Todos quereis morrer para algo
que vos é doloroso — e isso é relativamente fácil. Mas eu falo do morrer para
algo que vos dá muito prazer, um forte sentimento de riqueza íntima. Se
morrerdes para a lembrança de uma experiência estimulante, morrerdes para as
vossas "visões", vossas esperanças e preenchimentos, ver-vos-eis
frente a frente com um extraordinário sentimento de solidão, sem nada terdes em
que vos amparardes. Igrejas, livros, instrutores, sistemas de filosofia — em
nada disso confiareis mais, o que está muito certo; porque se
depositardes confiança em qualquer dessas coisas, estareis com medo, sereis
ainda invejoso, ávido, ambicioso, sequioso de poder.
Infelizmente, quando em nada mais
confiamos, tornamo-nos em geral amargurados, satíricos, superficiais, e vivemos
então, simplesmente, de dia para dia, dizendo que tanto basta. Mas, por mais
filosófica que a mente seja, o que daí resulta é uma vida muito superficial,
muito medíocre.
Não sei se já alguma vez
tentastes ou experimentastes isto: morrer, sem esforço, para tudo o que
conheceis, morrer, não superficialmente, porém, realmente, sem perguntardes o
que acontecerá amanhã. Se puderdes fazê-lo, encontrar-vos-eis com um
extraordinário sentimento de solidão, um estado de negatividade, no qual não existirá
amanhã — e, se experimentardes esse estado até o fim, vereis que não é um
estado de fúnebre desespero; pelo contrário.

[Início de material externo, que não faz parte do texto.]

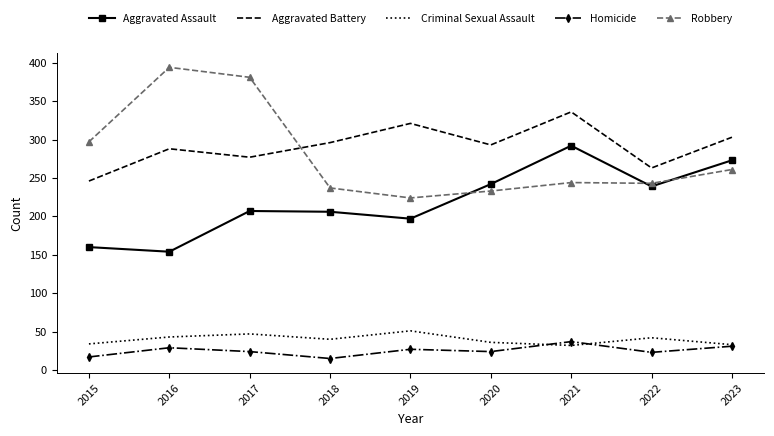

At how many categories does at least one series exceed 317?

4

Afinal de contas, vivemos em
maioria terrivelmente sós. Podeis exercer uma ocupação interessante, ter
família e dinheiro em abundância, ter os vastos conhecimentos de uma mente
culta; mas, se quando vos encontrardes a sós, puderdes por de parte tudo isso,
conhecereis aquele extraordinário sentimento de solidão.
Mas, vedes, nesse momento ficamos
muito assustados; nunca "experimentamos" esse estado até o fim, para
descobrir o que ele é. Tratamos de ligar o rádio, ler um livro, tagarelar com
os amigos, ir à igreja, ao cinema, ou ao botequim — pois tudo isso está no
mesmo nível, constituindo meios de fuga. Deus é uma fuga estimulante,
exatamente como a bebida. Quando a mente está a fugir, não há muita diferença
entre Deus e a bebida. Sociologicamente, talvez não seja bom beber; mas fugir
para Deus tem também seus inconvenientes.

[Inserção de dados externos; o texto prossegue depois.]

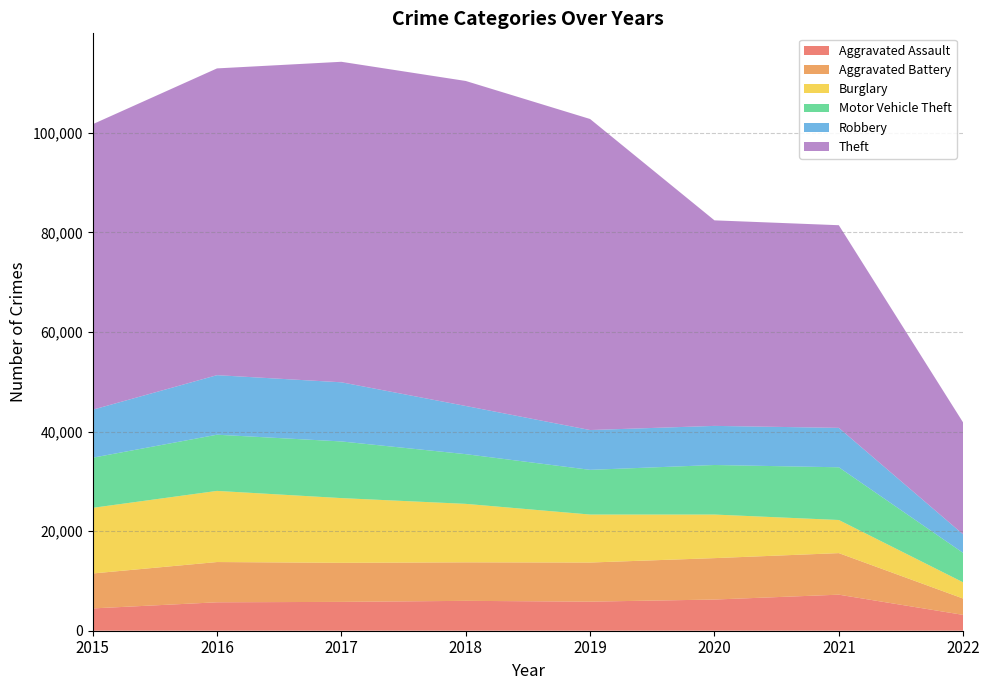

Reading right to left, what are all the values shown in this chart?

Aggravated Assault: 2022=3180	2021=7240	2020=6263	2019=5840	2018=6001	2017=5793	2016=5712	2015=4480
Aggravated Battery: 2022=3277	2021=8348	2020=8319	2019=7857	2018=7735	2017=7845	2016=8085	2015=7018
Burglary: 2022=3260	2021=6652	2020=8753	2019=9639	2018=11746	2017=13001	2016=14289	2015=13184
Motor Vehicle Theft: 2022=5906	2021=10588	2020=9953	2019=8978	2018=9983	2017=11380	2016=11286	2015=10068
Robbery: 2022=3722	2021=7919	2020=7855	2019=7994	2018=9679	2017=11880	2016=11960	2015=9638
Theft: 2022=22459	2021=40704	2020=41286	2019=62476	2018=65281	2017=64380	2016=61618	2015=57347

Assim, para compreendera morte,
não verbal ou teoricamente, porém experimentá-la realmente, é preciso morrer
para o ontem, para todas as suas lembranças, as feridas psicológicas, a
lisonja, o insulto, a mesquinhez, a inveja — é preciso morrer para tudo
isso, quer dizer, morrer para si mesmo. Porque tudo isso é
o que somos. E vereis então, se chegardes até ai, que existe uma solidão que
não é isolamento. Solidão e isolamento são duas coisas diferentes. Mas não
podeis alcançar a solidão, se não experimentardes
até o fim e não compreenderdes esse estado de isolamento, em que as relações
nada mais significam. Vossas relações com esposa, marido, filho, filha, amigos,
emprego — nenhuma delas já nenhum significado tem ao sentirdes que estais
completamente só. Estou certo de que alguns de vocês já experimentastes esse
estado. E quando fordes capazes de experimentá-lo até o fim e ultrapassá-lo,
quando não vos assustar a palavra "só", quando estiverdes mortos para
todas as coisas que conheceis, e a sociedade tiver deixado de influenciar-vos,
conhecereis então "a outra coisa". A
sociedade só poderá influenciar-vos enquanto a ela pertencerdes psicologicamente.
A sociedade nenhuma influência pode exercer sobre vós, depois de cortardes o
laço psicológico que a ela vos vincula. Então estareis livre das garras da
moralidade e respeitabilidade social. Mas o experimentar desse estado de
solidão, até o fim, sem procurar fugir nem verbalizar
— e isso significa "ficar com ele", completamente —
isso requer uma grande soma de energia... Essa energia não contaminada é a solidão
que deveis alcançar; e, dessa negação, desse vazio total, surge a criação.
Ora, sem dúvida, toda criação se
verifica no vazio, e não quando a mente está cheia. A morte só tem significação
ao morrerdes para todas as vossas vaidades, superficialidades, todas as vossas
inumeráveis lembranças. Apresenta-se então, algo que transcende o tempo, algo
que não podereis alcançar se sentirdes medo, se estiverdes apegado a crenças,
se estiverdes nas malhas do sofrimento.